Summary
CTCF is a conserved transcriptional regulator with binding sites in DNA insulators identified in vertebrates and invertebrates. The Drosophila Abdominal-B locus contains CTCF binding sites in the Fab-8 DNA insulator. Previous reports have shown that Fab-8 has enhancer blocking activity in Drosophila transgenic assays. We now confirm the enhancer blocking capability of the Fab-8 insulator in stably transfected Drosophila S2 cells and show this activity depends on the Fab-8 CTCF binding sites. Furthermore, knockdown of Drosophila CTCF by RNAi in our stable cell lines demonstrates that CTCF itself is critical for Fab-8 enhancer blocking.
Keywords: DNA insulator, Fab-8, CTCF, RNAi, S2 cells
DNA insulators are thought to help partition and/or maintain eukaryotic genomes into transcriptionally active and inactive domains, and prevent the status of one domain from affecting the other domain. Based on this idea, regulatory elements are classified as DNA insulators if they either suppress position effects when flanking a gene, i.e. barrier activity, or if they block an enhancer when placed between the enhancer and gene promoter. The molecular basis for this functional definition has been assigned for several DNA insulators. For instance, the Drosophila DNA insulators scs/scs’ and gypsy require proteins ZW5 and BEAF-32, and SU(HW) and MOD(mdg4), respectively 1–4. Roles for homologs of these trans factors have not been defined at vertebrate insulators. However, a consistent molecular component among vertebrate insulators is the presence of binding sites for CTCF 5. CTCF is a highly conserved, ubiquitously expressed transcription factor that binds different DNA sequences using different combinations of its eleven Zn-fingers 6,7. CTCF was first linked to insulator function when it was shown to interact with the well-characterized insulator from the chicken β-globin locus, cHS4 5. Interestingly, cHS4 can function as an insulator in transgenic Drosophila 8. Because cHS4 can function in an invertebrate, it was predicted that insulator factors would be conserved among different species. Indeed, CTCF sites were identified in the Drosophila insulator Fab-8 that resides at the Abdominal-B locus 9–11. Fab-8’s role at the Abd-B locus is to specify expression of the Abd-B gene in the proper segment of Drosophila embryos by insulating the cis-regulatory element iab-7 from iab-8 10. In Drosophila transgenic assays and mammalian cell lines, the enhancer blocking activity of Fab-8 depends on CTCF binding sites 11. This observation suggests that CTCF could be a core component of a conserved insulator complex.

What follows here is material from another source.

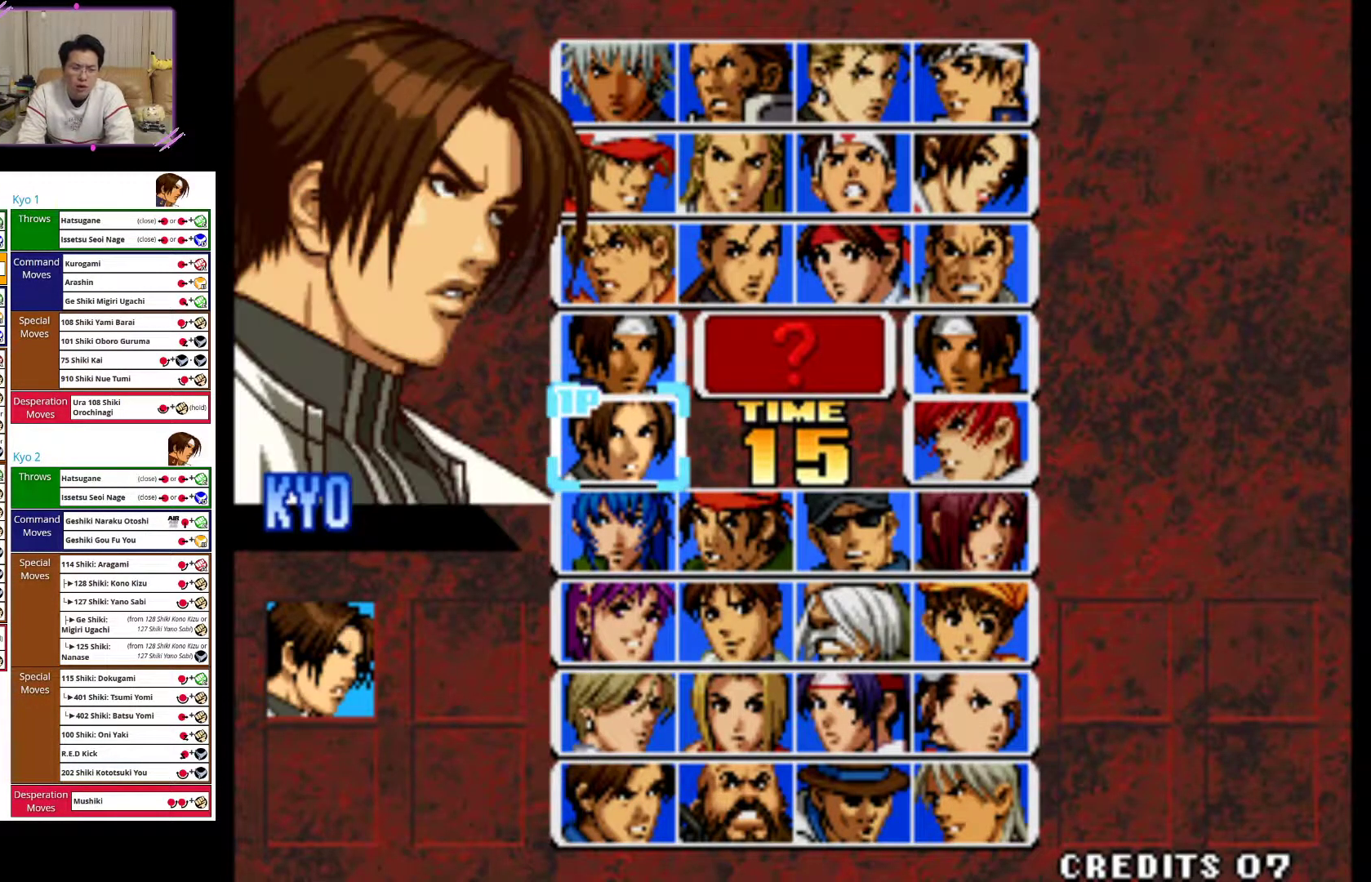
{"buttons": [], "left_stick": "center", "events": [[67, "SQUARE", "down"], [167, "SQUARE", "up"], [333, "left_stick", "left"], [433, "left_stick", "center"]]}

While CTCF binding sites have been shown to be important for enhancer blocking, depletion of CTCF has been studied in other biological processes. DNA methylation status of the H19 differentially methylated domain is disrupted and developmental potential is decreased in oocytes deficient for CTCF 12. Interchromosomal colocalization between Igf2/H19 and Wsb1/Nf1 is disrupted and expression of Wsb1/Nf1 is decreased when CTCF is knocked-down 13. A recent report also described a failed enhancer blocking phenotype after CTCF knockdown 14. Chen et al. used an elegant dual fluorescent reporter in a transient transfection system to demonstrate that an 800 bp region from the latency-associated transcript (LAT) intron of the Herpes Virus-1 genome, containing multiple CTCF binding sites, can block enhancer activity on a downstream reporter. DsRNA against CTCF abrogates enhancer blocking activity on their transient reporter. However, transient transfection-based assays fail to account for the possible influence of local chromatin structure on insulator activity. We generated Drosophila S2 cells with stably integrated reporter constructs that contained variants of the Fab-8 enhancer blocking fragment. We report the role of CTCF in Fab-8’s ability to block an enhancer on our stably integrated reporter.
To test the enhancer blocking activity of the Fab-8 insulator from the Abdominal-B locus in Drosophila S2 cells, stably transfected polyclonal cell lines were established with the fluorescent reporter constructs diagrammed in Figure 1. The constructs use an EGFP reporter driven by the OpIE2 enhancer (denoted enh), which is commonly employed in insect expression vectors. A 550bp fragment of the Fab-8 insulator (sequence is listed in Supplementary Material) was placed upstream of OpIE2 enhancer and the EGFP gene in the F8enhGFP construct. An additional copy of the same Fab-8 insulator fragment was placed between the OpIE2 enhancer and the EGFP gene in the F8enhF8GFP construct. Finally, in the F8enhmutF8GFP construct, a Fab-8 insulator carrying mutations in the two CTCF binding sites, described by Moon et al. 11, was placed between the OpIE2 enhancer and the EGFP gene. All constructs contained the Fab-8 insulator upstream of the OpIE2 enhancer to prevent potential activation of a neighboring EGFP gene in integrated transgene arrays.
After selection, fluorescence microscopy was used to analyze EGFP expression in the three stably transfected S2 cell lines. In the cell line lacking the intervening Fab-8 insulator, construct F8enhGFP, we observed robust GFP expression (Figure 1, panel a). Flow cytometry analysis of this cell line revealed that ~30% of the cells are GFP positive. There are at least two possible explanations for why all cells are not GFP positive. First, prior to integration, the F8enhGFP reporter plasmid may have been cleaved in sequences critical for EGFP expression. Second, the surrounding chromatin at some of the integration sites may repress the transgene expression and CTCF sites alone are not sufficient to prevent position effects 15.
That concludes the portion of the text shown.